Forget Supersonic, Hypersonic Jets Are The Future

The Hermeus jet has a projected top speed of Mach 5.5—or 6790km/h—making it the fastest reusable jet on the planet.

By J. George Gorant 20/08/2021

Supersonic flight is arriving—in a hurry. In the last 18 months, Boom has successfully tested its XB-1 demonstrator aircraft and pre-sold 15 of its still-in-development 30-seat Overture models to United Airlines. Virgin Galactic and Rolls Royce rolled out a partnership to develop a 19-seater. Even the Russian Federation revealed plans to build a supersonic jet for commercial use.

Then there’s the Hermeus Quarterhorse. Think supersonic or Mach 1—the speed of sound—multiply by five and you have the hypersonic Quarterhorse.

Last week, the Atlanta-based company announced a US$60 million award from the US Air Force to finance testing of the aircraft. Like the Greek god Hermes, this Hermeus is designed to travel seamlessly between worlds, with a projected top speed of Mach 5.5—6790km/h. That makes it the fastest reusable aircraft on the planet, so a New York-to-London flight will take less than an hour.

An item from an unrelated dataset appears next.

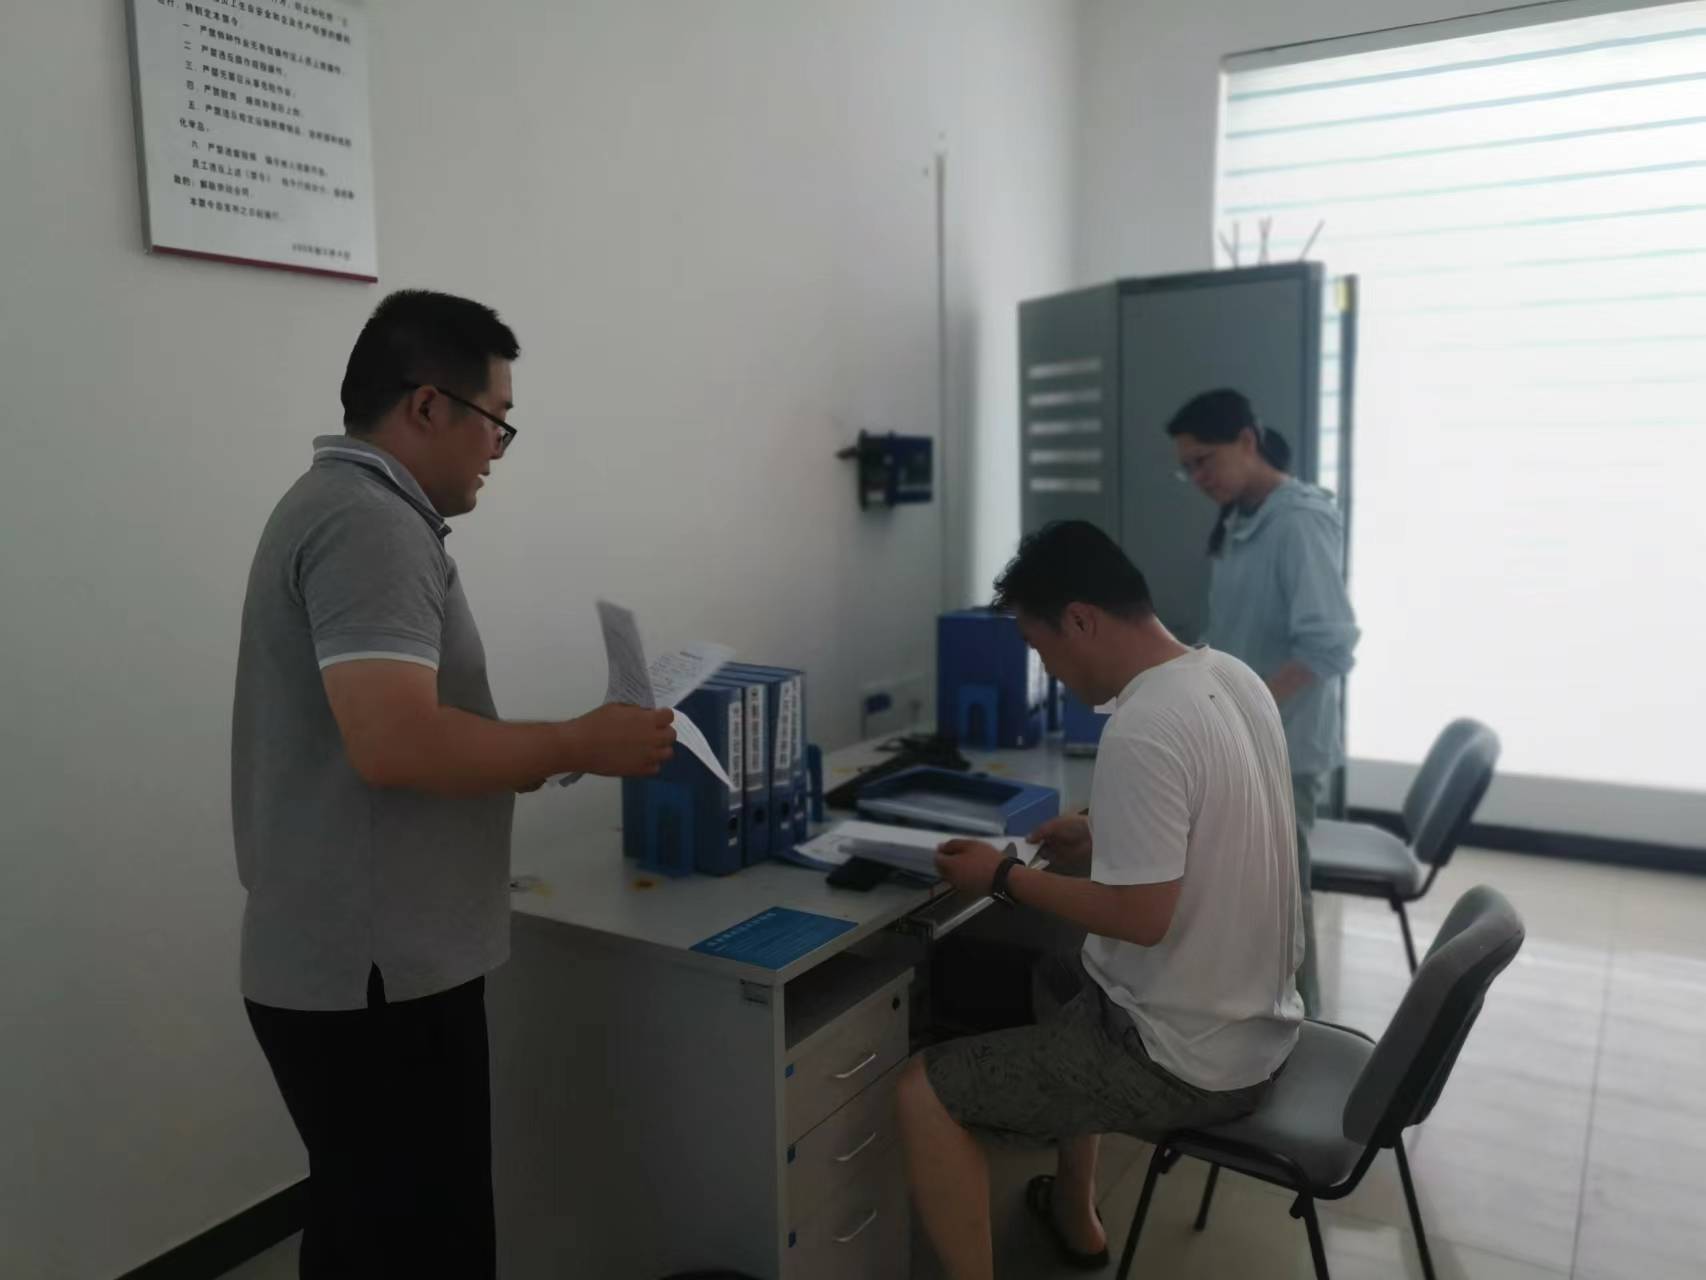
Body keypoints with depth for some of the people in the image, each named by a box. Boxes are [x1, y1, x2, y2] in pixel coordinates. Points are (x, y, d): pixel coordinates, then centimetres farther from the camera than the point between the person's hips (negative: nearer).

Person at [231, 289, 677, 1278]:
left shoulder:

The Hermeus Quarterhorse is designed to fly at Mach 5.5 or more than five times the speed of sound

Belly of the beast: The Quarterhorse’s engine is based on the GE J85 turbo jet, but has been modified to reach hypersonic speeds. Courtesy Hermeus

The speed will come from a unique engine set-up, a turbine-based combined cycle (TBCC) propulsion system. Such systems use a standard jet engine for launch and landing and to build enough speed in flight to feed air into a second turbine—known as a ramjet or scramjet—which produces more power, but requires high-speed air flow in order to ignite. The difficulty is managing the transition between the turbines and achieving the necessary aerodynamics.

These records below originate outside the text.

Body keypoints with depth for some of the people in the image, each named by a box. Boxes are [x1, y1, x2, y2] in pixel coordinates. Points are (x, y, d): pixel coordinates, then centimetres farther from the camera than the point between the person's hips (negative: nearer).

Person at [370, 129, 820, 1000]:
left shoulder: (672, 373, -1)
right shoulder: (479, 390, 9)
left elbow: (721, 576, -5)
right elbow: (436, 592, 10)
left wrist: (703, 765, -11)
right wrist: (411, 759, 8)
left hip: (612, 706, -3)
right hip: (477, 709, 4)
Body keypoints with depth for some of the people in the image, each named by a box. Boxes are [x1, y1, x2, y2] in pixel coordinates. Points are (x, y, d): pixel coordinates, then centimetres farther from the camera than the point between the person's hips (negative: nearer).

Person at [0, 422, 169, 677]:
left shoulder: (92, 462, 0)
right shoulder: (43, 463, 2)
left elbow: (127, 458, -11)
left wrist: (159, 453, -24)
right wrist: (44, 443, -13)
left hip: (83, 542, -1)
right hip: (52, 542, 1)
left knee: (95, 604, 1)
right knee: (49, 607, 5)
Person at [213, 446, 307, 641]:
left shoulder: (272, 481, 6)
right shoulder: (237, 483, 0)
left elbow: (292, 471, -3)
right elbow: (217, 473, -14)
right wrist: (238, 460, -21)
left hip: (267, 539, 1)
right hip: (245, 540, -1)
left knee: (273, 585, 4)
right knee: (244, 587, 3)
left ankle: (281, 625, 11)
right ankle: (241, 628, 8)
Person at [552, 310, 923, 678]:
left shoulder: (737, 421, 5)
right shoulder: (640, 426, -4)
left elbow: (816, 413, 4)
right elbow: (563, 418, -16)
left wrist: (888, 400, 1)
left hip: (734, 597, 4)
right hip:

Hermeus is off to a good start. In nine months, it designed, built and tested its engine, which is based on GE J85 turbo jet, and it has two advantages when it comes to testing. The Quarterhorse will fly autonomously, so the development team can get prototypes in the air and learn from them without risking pilots’ lives.

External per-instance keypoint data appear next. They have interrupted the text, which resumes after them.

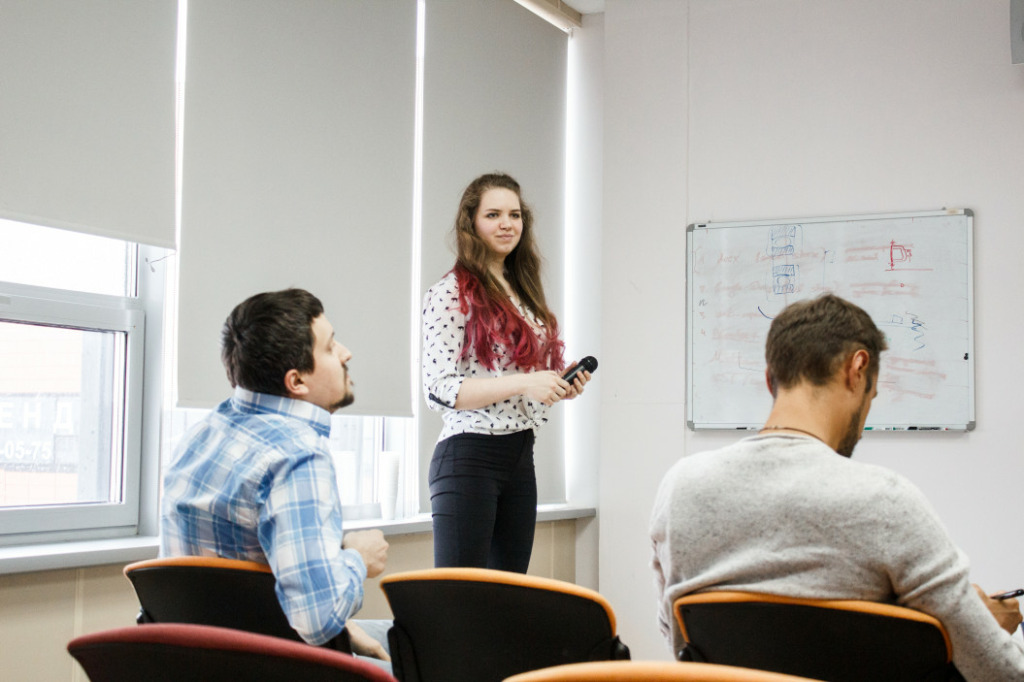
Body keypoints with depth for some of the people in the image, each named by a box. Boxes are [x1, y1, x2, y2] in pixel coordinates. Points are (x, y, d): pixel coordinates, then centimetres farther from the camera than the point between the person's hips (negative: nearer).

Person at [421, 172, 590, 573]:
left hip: (521, 456, 8)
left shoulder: (522, 292, 16)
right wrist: (521, 383, -22)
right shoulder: (452, 293, -7)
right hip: (469, 458, -8)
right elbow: (438, 390, -16)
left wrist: (559, 388, 3)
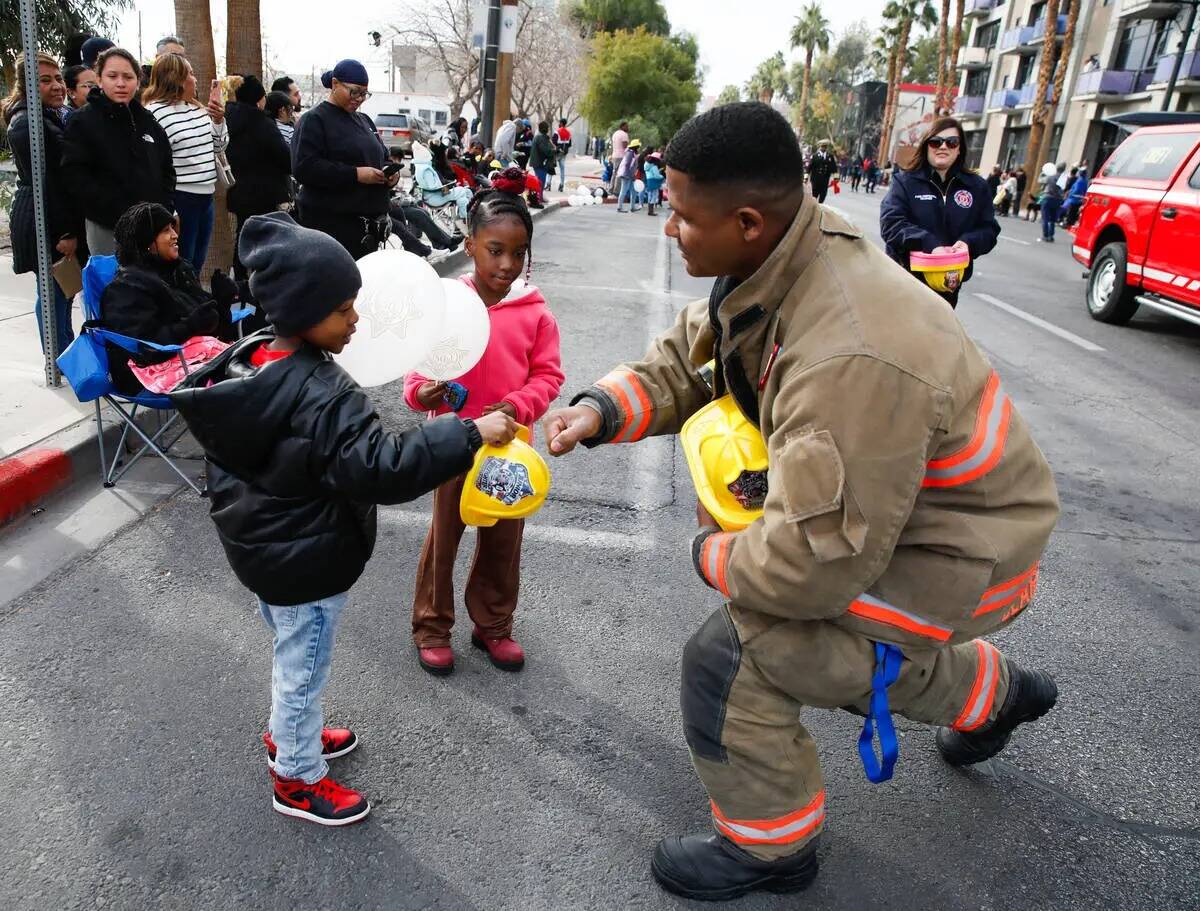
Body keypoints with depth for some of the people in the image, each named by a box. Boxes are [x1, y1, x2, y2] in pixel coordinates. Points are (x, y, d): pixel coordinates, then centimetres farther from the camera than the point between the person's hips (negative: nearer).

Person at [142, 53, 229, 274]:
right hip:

Right now, it plans to test a small-scale version in 2023, a mid-size cargo-carrying version in 2025 and a larger commercial passenger version in 2029.

The Hermeus Quarterhorse is designed to fly at Mach 5.5 or more than five times the speed of sound

This is the Hermeus cargo version, scheduled to be tested in 2025. Courtesy Hermeus

The other advantage is, of course, the government money. “While this partnership with the US Air Force underscores US Department of Defense interest in hypersonic aircraft, when paired with Hermeus’s partnership with NASA announced in February 2021, it is clear that there are both commercial and defense applications for what we’re building,” said AJ Piplica, Hermeus CEO.

Yes, defense is important, but really, let us know when we can wake up in the morning and make it to a late-afternoon tee time at St. Andrews.